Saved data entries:
· · · ·

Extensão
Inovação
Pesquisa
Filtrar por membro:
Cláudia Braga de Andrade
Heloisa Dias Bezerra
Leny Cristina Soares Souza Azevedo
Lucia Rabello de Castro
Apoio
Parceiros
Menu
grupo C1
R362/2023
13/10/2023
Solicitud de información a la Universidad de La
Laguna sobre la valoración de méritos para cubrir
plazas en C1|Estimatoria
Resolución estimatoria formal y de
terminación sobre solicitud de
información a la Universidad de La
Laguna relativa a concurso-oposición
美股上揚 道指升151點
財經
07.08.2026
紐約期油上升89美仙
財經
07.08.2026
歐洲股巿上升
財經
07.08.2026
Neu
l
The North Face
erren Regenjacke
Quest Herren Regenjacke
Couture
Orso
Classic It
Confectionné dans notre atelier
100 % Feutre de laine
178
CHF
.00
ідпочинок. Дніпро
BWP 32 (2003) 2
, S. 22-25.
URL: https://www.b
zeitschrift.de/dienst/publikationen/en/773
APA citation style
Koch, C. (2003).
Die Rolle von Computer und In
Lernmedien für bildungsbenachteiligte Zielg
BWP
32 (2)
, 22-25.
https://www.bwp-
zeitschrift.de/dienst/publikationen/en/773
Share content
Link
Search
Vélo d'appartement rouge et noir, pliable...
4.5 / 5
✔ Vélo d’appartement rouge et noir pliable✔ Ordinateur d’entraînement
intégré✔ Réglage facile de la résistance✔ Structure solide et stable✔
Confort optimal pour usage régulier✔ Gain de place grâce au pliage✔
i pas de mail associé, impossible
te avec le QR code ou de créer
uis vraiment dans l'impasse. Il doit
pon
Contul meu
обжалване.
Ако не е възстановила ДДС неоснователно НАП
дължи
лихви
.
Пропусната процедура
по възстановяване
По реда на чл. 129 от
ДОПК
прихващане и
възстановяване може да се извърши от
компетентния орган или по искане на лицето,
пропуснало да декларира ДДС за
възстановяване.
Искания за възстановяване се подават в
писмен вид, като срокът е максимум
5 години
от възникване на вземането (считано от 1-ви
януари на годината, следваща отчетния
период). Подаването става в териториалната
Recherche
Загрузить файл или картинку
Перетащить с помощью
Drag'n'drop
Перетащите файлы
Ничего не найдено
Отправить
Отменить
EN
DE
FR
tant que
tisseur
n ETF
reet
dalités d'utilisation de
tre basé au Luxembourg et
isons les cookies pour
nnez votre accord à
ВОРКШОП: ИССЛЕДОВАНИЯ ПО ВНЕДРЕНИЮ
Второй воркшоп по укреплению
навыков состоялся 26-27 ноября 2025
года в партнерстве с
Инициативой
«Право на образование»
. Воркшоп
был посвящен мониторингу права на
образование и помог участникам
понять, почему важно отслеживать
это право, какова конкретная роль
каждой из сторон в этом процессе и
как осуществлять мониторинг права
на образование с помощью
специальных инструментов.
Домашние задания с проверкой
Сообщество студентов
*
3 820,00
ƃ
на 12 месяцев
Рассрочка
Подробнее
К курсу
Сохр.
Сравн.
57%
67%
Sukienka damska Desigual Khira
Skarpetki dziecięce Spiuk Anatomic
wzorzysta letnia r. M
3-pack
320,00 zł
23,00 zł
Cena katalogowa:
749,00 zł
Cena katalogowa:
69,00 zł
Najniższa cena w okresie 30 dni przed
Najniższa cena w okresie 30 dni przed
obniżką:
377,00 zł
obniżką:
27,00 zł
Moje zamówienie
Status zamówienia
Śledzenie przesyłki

· · · ·

Which lines hold the word "права"? Copy each of them from the records.

был посвящен мониторингу права на
как осуществлять мониторинг права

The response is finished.